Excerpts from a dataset
··········
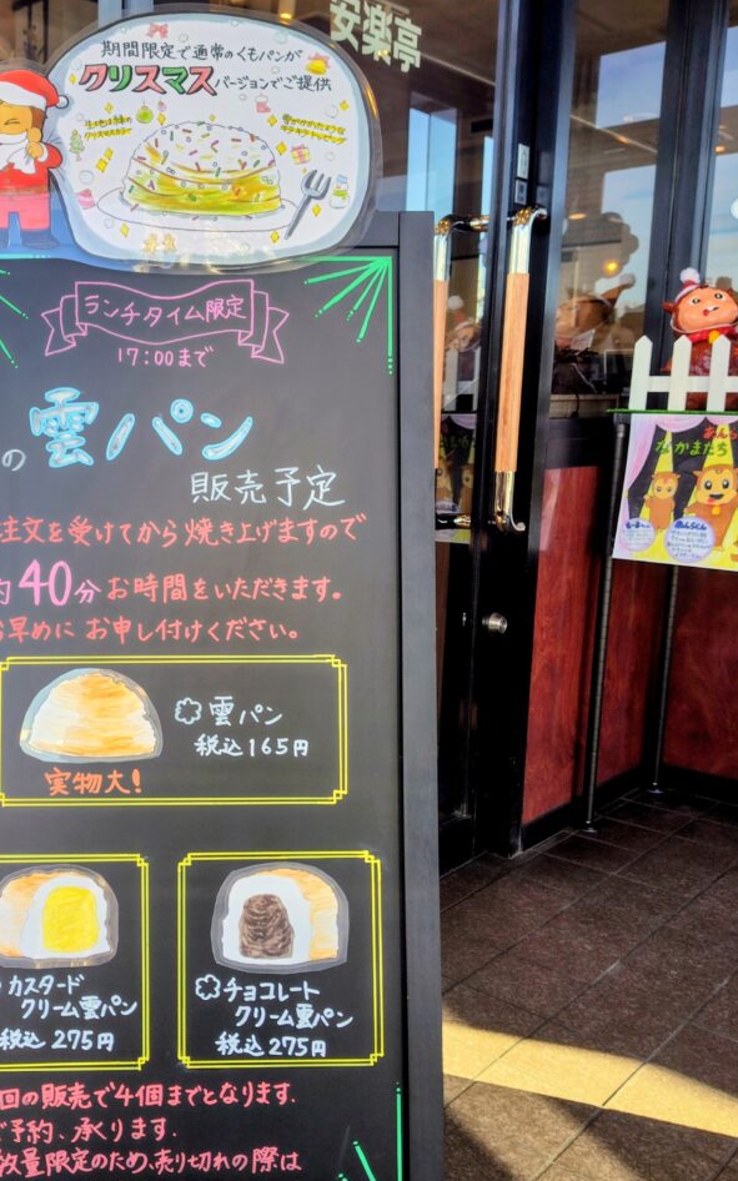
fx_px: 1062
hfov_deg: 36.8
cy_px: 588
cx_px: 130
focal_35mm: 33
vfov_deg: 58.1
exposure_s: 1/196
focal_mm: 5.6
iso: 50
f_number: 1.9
··········
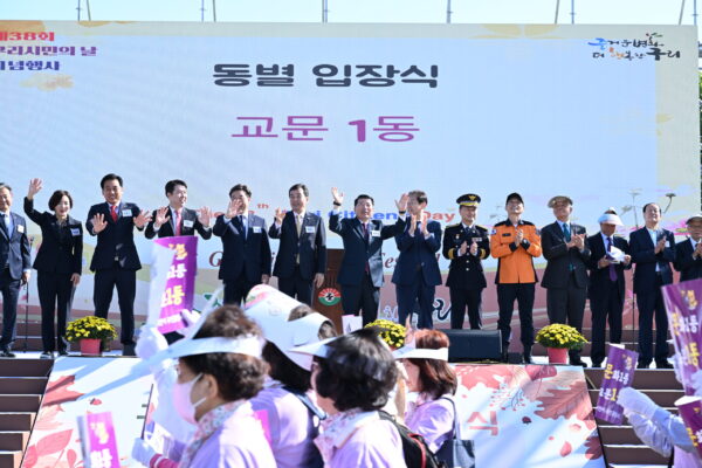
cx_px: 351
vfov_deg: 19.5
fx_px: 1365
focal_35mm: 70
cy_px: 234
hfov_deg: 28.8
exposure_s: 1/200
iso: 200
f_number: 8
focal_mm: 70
··········
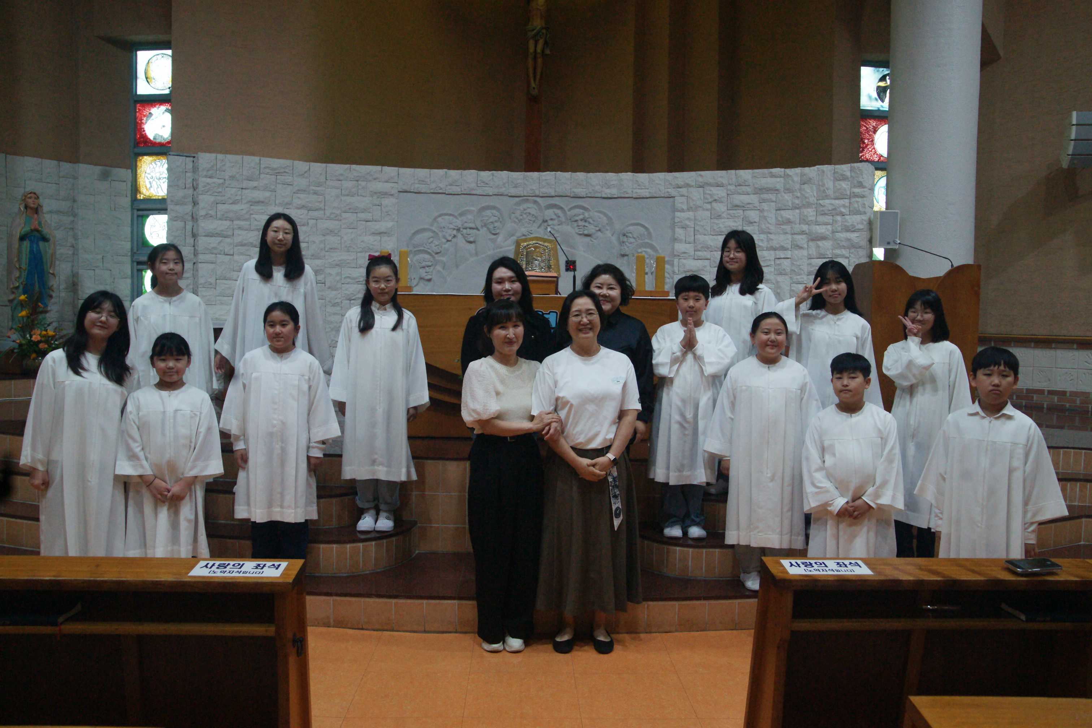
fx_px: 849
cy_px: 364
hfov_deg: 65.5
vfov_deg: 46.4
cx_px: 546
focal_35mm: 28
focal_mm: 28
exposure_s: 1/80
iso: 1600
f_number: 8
··········
Your answer must consist solely of the lines above between the line holding "hfov_deg: 36.8" and the line holding "f_number: 1.9", inclusive, copied exactly.

(Problem solution)
hfov_deg: 36.8
cy_px: 588
cx_px: 130
focal_35mm: 33
vfov_deg: 58.1
exposure_s: 1/196
focal_mm: 5.6
iso: 50
f_number: 1.9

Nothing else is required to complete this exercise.